Data excerpts:
■ ■ ■ ■
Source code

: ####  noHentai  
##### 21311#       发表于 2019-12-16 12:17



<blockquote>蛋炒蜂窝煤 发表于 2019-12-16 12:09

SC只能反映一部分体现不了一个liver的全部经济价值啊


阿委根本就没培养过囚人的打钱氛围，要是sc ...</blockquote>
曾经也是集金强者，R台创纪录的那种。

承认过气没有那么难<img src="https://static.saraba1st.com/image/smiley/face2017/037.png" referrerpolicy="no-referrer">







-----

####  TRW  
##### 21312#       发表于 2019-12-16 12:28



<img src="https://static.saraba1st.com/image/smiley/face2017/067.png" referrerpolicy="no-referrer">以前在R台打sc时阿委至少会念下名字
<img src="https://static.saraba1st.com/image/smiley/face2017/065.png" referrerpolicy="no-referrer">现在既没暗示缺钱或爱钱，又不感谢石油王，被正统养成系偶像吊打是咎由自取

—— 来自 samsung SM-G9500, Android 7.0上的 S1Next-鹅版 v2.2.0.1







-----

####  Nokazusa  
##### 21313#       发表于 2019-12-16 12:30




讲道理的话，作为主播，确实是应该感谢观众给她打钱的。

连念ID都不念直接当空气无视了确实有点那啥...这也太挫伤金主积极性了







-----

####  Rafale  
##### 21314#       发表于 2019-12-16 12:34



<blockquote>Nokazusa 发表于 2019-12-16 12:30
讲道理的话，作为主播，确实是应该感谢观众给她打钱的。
■ ■ ■ ■
* **Activity**
In the records above, some lines may contain the word "blockquote"; copy every one of them.

* **Exercise result**
<blockquote>蛋炒蜂窝煤 发表于 2019-12-16 12:09
阿委根本就没培养过囚人的打钱氛围，要是sc ...</blockquote>
<blockquote>Nokazusa 发表于 2019-12-16 12:30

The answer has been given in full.